Verkehrsgerichtstag Härteres Vorgehen gegen rücksichtslose Autofahrer

Hartes Vorgehen für rücksichtslose Autofahrer - aber keine härteren Gesetze: Auf dem Deutschen Verkehrsgerichtstag sagten die meisten Experten, die bestehenden Gesetze reichten aus.

Generalbundesanwalt Kay Nehm kritisierte in seiner Eröffnungsrede disziplinloses Verhalten von Autofahrern im Stau. So würden keine Gassen für Rettungsfahrzeuge freigehalten, und es werde bedenkenlos dicht aufgefahren, so dass Sanitäter häufig erst nach Zeit raubenden Fahrmanövern durchkämen. Lastwagen nutzten Staus häufig zu Überholmanövern und blockierten damit die gesamte Fahrbahn.

Verkehrsregeln würden als Beschränkung der individuellen Freiheit verstanden, sagte Nehm. Dass trotz "massenhafter Regelverstöße" insgesamt relativ wenig passiere, sei häufig nur der Rücksichtnahme anderer Verkehrsteilnehmer zu verdanken. Insbesondere rügte Nehm das Verhalten vieler Autofahrer im Stau. Erfreut zeigte er sich darüber, dass die Zahl der Verkehrstoten im vergangenen Jahr auf den niedrigsten Stand seit Einführung der Statistik vor 50 Jahren gesunken sei - obwohl sich inzwischen 45 Millionen Personenwagen und 2,8 Millionen Laster auf den Straßen drängten.
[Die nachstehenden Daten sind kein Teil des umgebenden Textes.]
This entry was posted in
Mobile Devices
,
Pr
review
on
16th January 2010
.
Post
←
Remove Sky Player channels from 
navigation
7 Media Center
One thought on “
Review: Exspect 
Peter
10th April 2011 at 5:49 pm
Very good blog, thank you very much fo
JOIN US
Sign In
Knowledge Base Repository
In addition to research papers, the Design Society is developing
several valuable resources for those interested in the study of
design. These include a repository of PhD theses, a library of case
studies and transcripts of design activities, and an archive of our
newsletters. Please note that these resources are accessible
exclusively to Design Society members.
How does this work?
Der Präsident des Verkehrsgerichtstages, Friedrich Dencker, äußerte sich kritisch über EU-Pläne, zur Verbesserung der Verkehrssicherheit Verstöße stärker zu sanktionieren. Aufklärung und Information seien häufig Erfolg versprechender. Als Beispiel nannte er Verstöße gegen die Anschnallpflicht von Kindern: Eltern, deren Kinder als Folge mangelnder Sicherung im Auto verletzt oder getötet worden seien, seien durch das, was ihr Kind durch ihre Schuld erlitten habe, am schlimmsten bestraft. Sinnvoller als härtere strafrechtliche Sanktion sei es, Eltern darüber zu informieren, dass das Sterberisiko eines im Auto mangelhaft gesicherten Kindes im Falle eines Unfalls sieben Mal höher liege als das eines richtig angeschnallten.

Dencker kritisierte darüber hinaus auch Überlegungen zur Einführung der so genannten Halterhaftung - danach soll der Halter eines Fahrzeugs bei einem Verstoß gegen Geschwindigkeitsbegrenzungen zur Rechenschaft gezogen, auch wenn er zum fraglichen Zeitpunkt möglicherweise gar nicht am Steuer gesessen hat. Der Deutsche Anwaltverein erklärte, die Halterhaftung verstoße gegen das Prinzip der Unschuldsvermutung.

Fachleute legen am Freitag Empfehlungen vor

Gegen schärfere Gesetze bei Verkehrsrowdytum sprach sich auch der ADAC aus. Das Strafgesetzbuch biete bereits genügend Möglichkeiten, hart durchzugreifen. Der Strafrahmen, der von einer Geldstrafe bis zu drei Jahren Freiheitsstrafe reiche, werde aber selten ausgeschöpft. Es sei oft schwierig, Verkehrsrowdys ihr Fehlverhalten nachzuweisen.

Der ACE-Vorsitzende Wolfgang Rose erklärte: "Wir sind durchaus dafür, härter gegen solche Einzeltäter vorzugehen, die ihr Fahrzeug sozusagen als Waffe missbrauchen." Wer jedoch meine, das Strafmaß müsse insgesamt angehoben werden, schieße über das Ziel hinaus. "Wir wollen nicht, dass Autofahrer deswegen kriminalisiert werden, weil ihnen ein menschlicher Fehler unterläuft", betonte Rose. Der ACE sprach sich ebenso wie andere Verbände und Experten dafür aus, mehr Kontrollen durchzuführen.